→ **Provided passage**
# Do you look like someone famous?



## AnxietyOrange (Aug 16, 2014)

I've always been told I look a lot like Brad Paisley. Not sure if that's good or not, but I guess it's better than being told I look like Steve Buscemi. LOL!

For some reason I'm hell bent on doing a poll; not sure why. Obviously I can't list every human being you might look like, so I'll just ask "yes" or "no" and leave it up to you to post who you or others think you look like.


----------



## SD92 (Nov 9, 2013)

I don't know. Do I?


----------



## AnxietyOrange (Aug 16, 2014)

SD92 said:


> I don't know. Do I?


 Actually you do look like someone, but I can't place the face yet. I'll figure it out.


----------



## Ignopius (Mar 19, 2013)

Some people have told me that I look like Clark Kent. I don't see it.


----------



## monotonous (Feb 1, 2013)

semi perfect cell


----------



## markwalters2 (Mar 18, 2013)

AnxietyOrange said:


> Do you look like someone famous?


A few people have told Orlando Bloom that he looks like me.


----------



## alienbird (Apr 9, 2010)

No, I have never been told I look like anyone famous.


----------



## Evo1114 (Dec 9, 2012)

Gavin Degraw (musician) is my twin.


----------



## AussiePea (Mar 27, 2007)

I've gotten Jason Bateman a few times.


----------



## Mr Bacon (Mar 10, 2012)

Back when I was living in Asia, I got told I look like Brad Pitt a good number of times. I guess Asians think all westerners look alike. We're all bad at discerning people from other races from one another when we're not used to them.


----------



## estse (Nov 18, 2003)

→ **The task**
In the thread on resembling someone famous, where was Mr Bacon living when people often said he looked like Brad Pitt?

Pictured people or hands with joints:

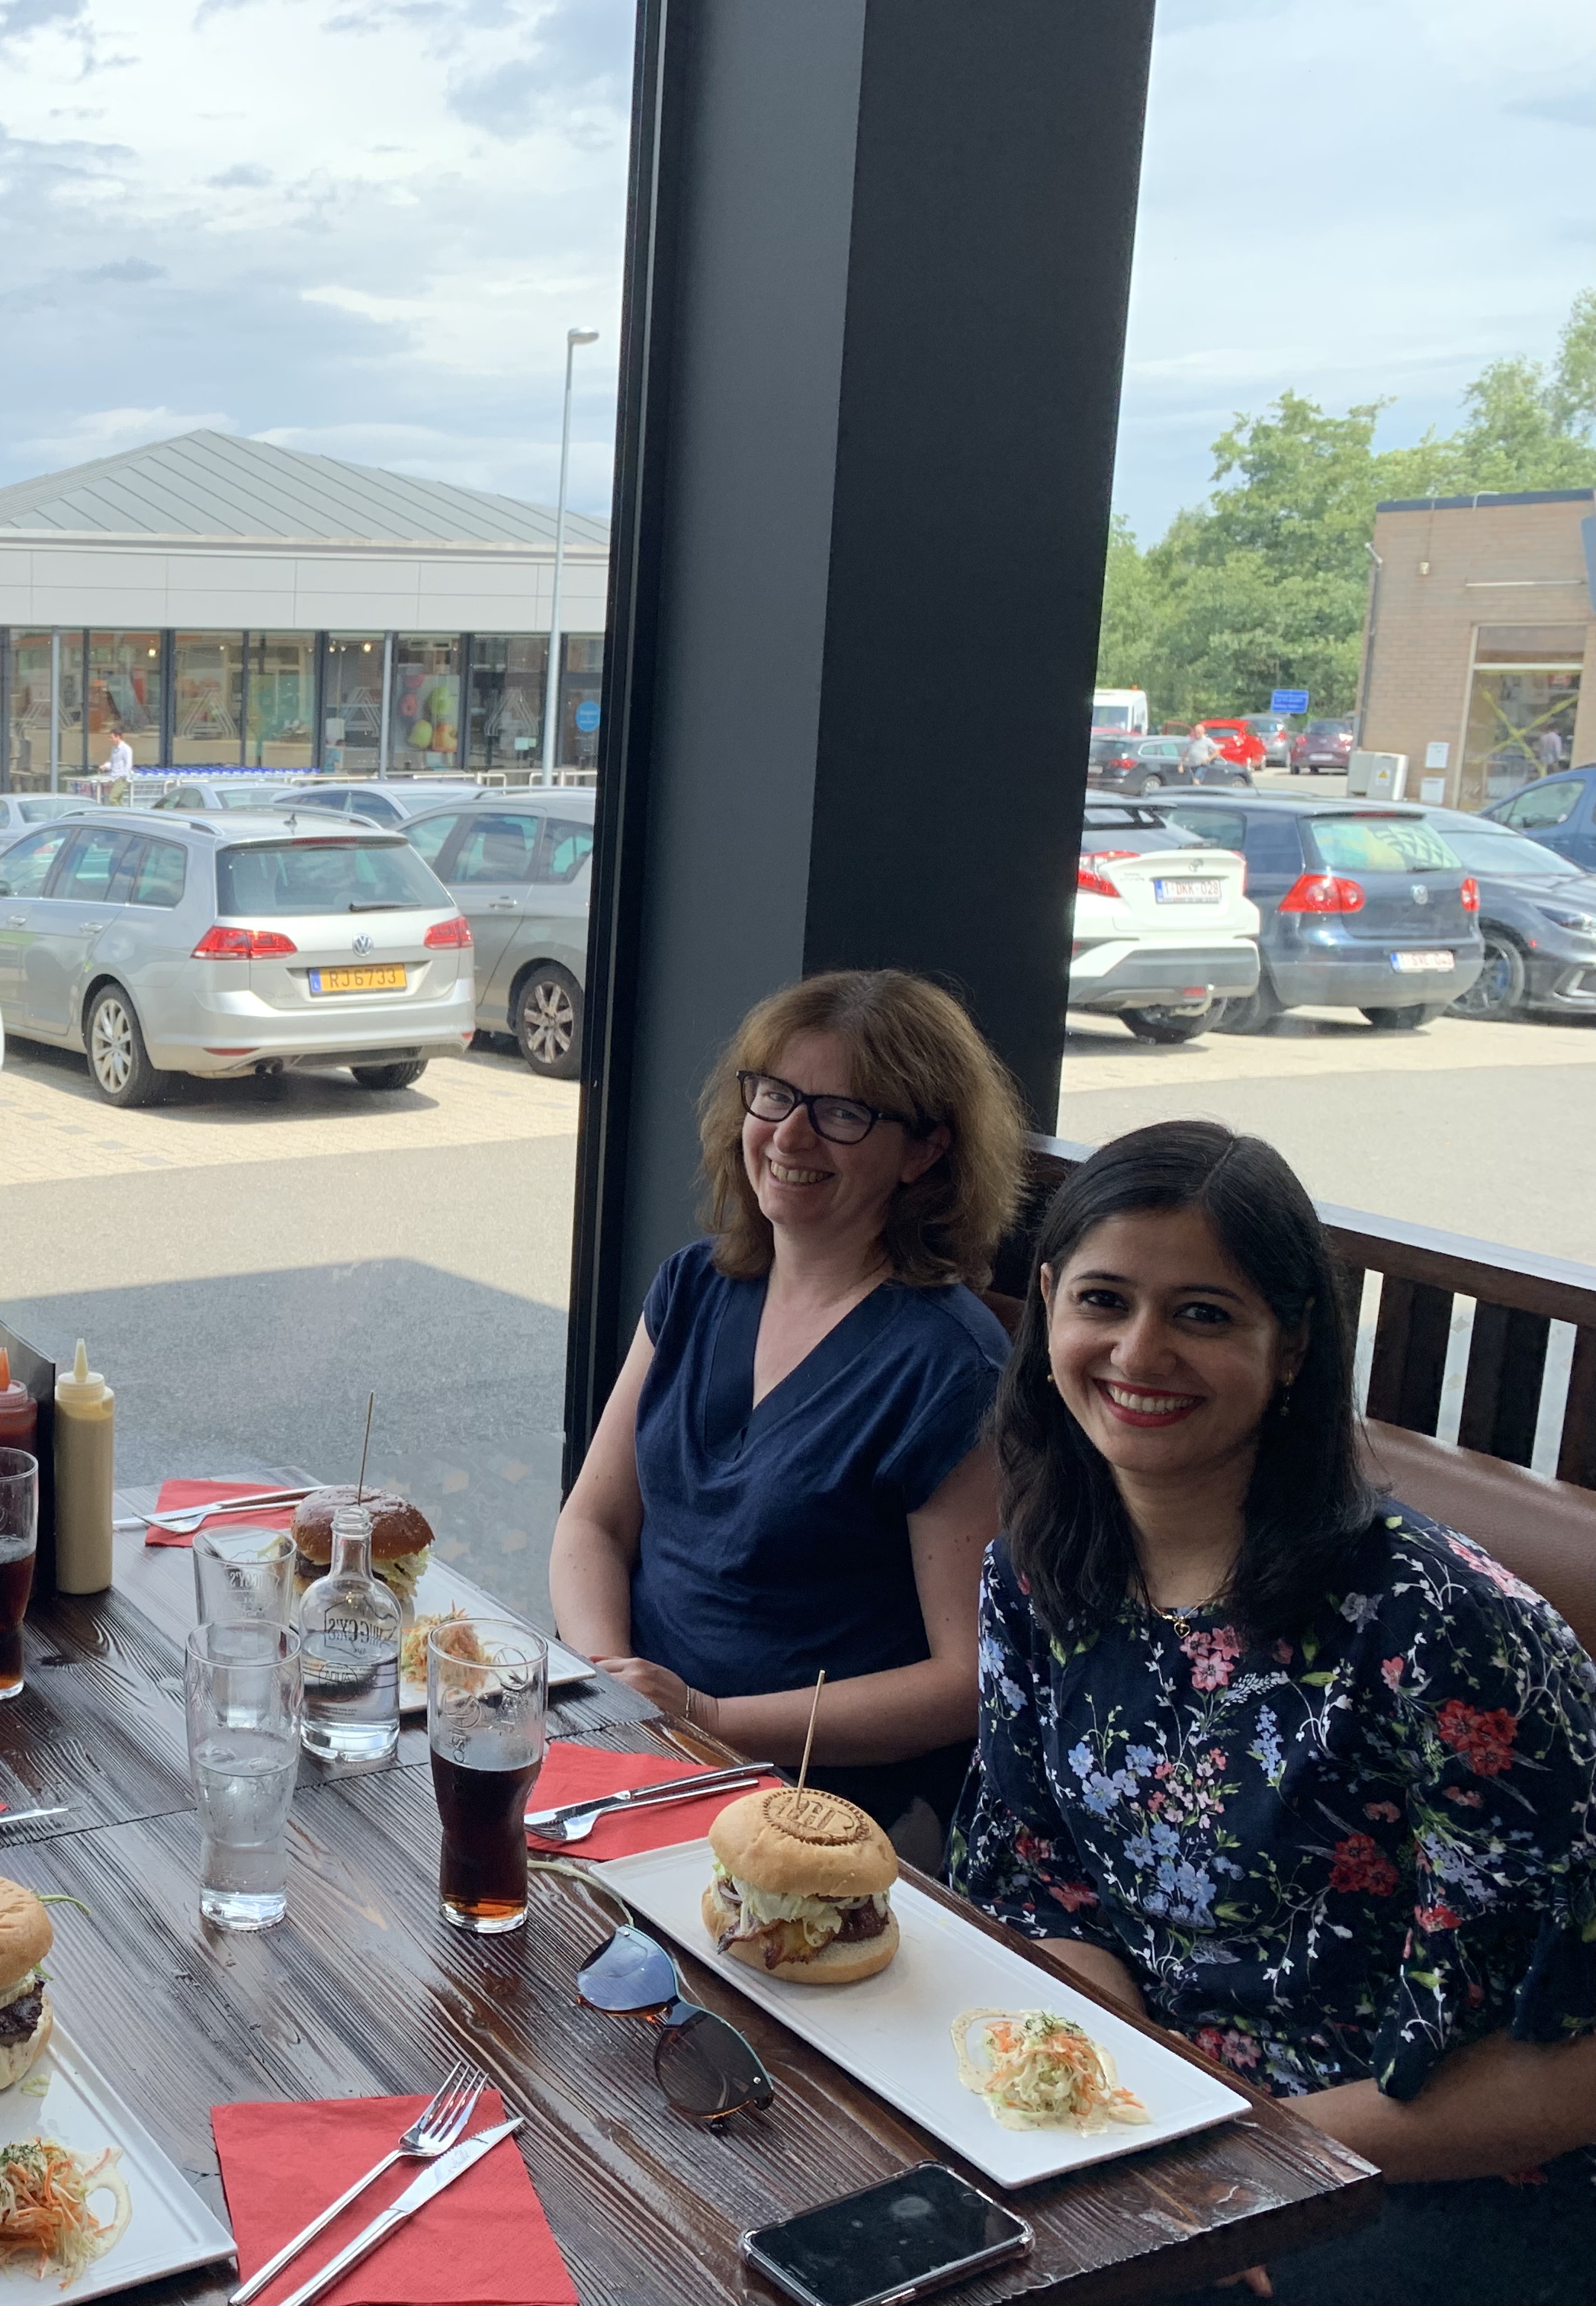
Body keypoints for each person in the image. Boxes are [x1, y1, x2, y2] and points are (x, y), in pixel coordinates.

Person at [952, 1121, 1596, 2303]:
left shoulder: (1439, 1625)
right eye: (1104, 1300)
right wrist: (1119, 2106)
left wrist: (1239, 2156)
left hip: (1437, 2172)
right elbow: (1041, 1881)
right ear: (1046, 1306)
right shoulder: (1037, 1571)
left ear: (1291, 1344)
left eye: (1203, 1313)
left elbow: (1567, 2062)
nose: (1140, 1351)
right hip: (1169, 2118)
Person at [548, 969, 1022, 1855]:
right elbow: (594, 1523)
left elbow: (965, 1681)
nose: (791, 1134)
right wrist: (613, 1687)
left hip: (811, 1805)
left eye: (843, 1113)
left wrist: (704, 1716)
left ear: (924, 1152)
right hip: (636, 1746)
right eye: (775, 1095)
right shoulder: (695, 1283)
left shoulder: (950, 1365)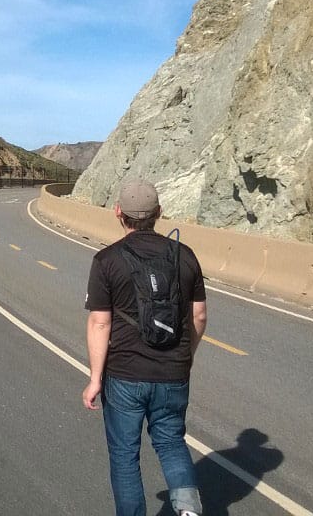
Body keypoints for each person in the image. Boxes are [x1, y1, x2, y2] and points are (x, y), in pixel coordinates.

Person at [82, 179, 207, 516]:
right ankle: (189, 511)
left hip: (124, 376)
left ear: (118, 213)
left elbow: (99, 323)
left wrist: (95, 379)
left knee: (125, 455)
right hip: (173, 372)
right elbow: (198, 316)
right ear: (159, 213)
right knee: (170, 443)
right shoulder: (186, 256)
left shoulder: (107, 260)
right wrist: (186, 357)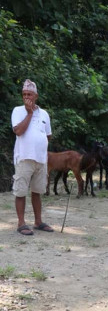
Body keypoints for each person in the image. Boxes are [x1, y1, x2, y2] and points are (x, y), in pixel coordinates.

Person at [11, 79, 54, 235]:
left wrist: (39, 144)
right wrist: (29, 114)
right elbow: (19, 131)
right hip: (24, 157)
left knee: (37, 191)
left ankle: (38, 221)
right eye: (24, 94)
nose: (26, 97)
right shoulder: (18, 111)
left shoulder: (44, 114)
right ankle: (21, 223)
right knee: (21, 191)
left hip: (41, 159)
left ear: (36, 96)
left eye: (29, 94)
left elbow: (48, 136)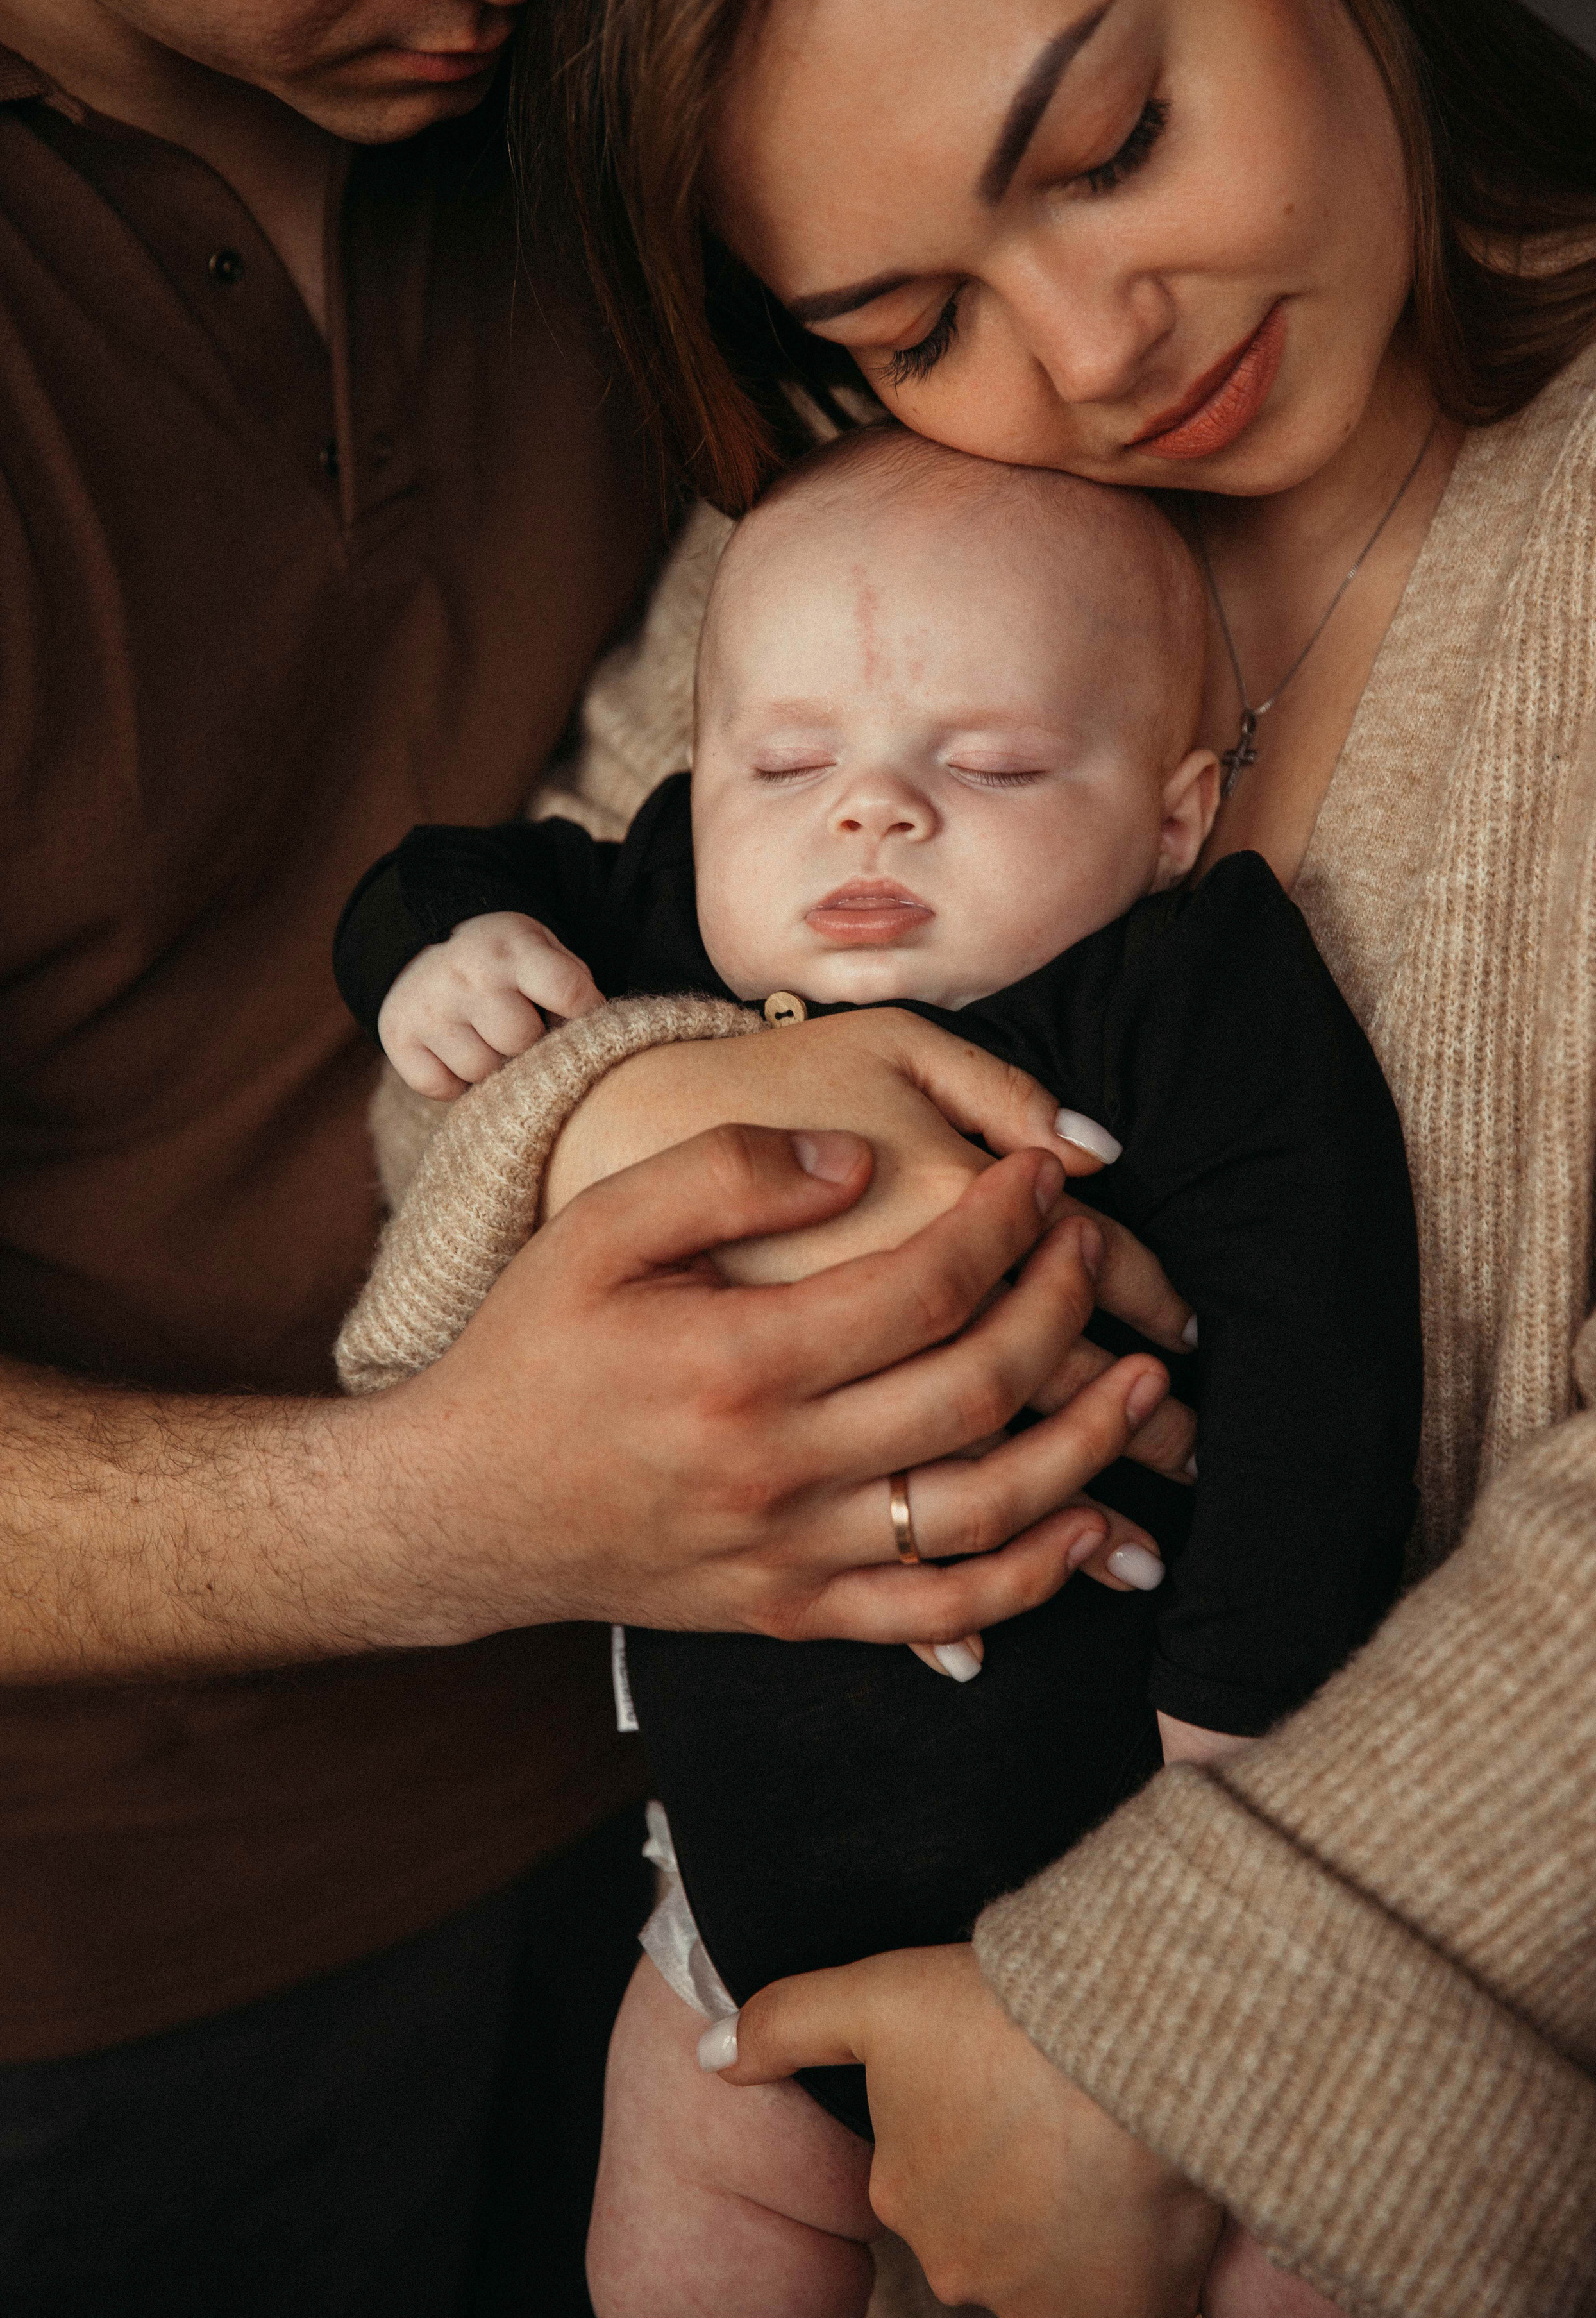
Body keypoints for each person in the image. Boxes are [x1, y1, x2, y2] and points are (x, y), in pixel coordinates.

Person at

→ **Reply to the task**
In Asia.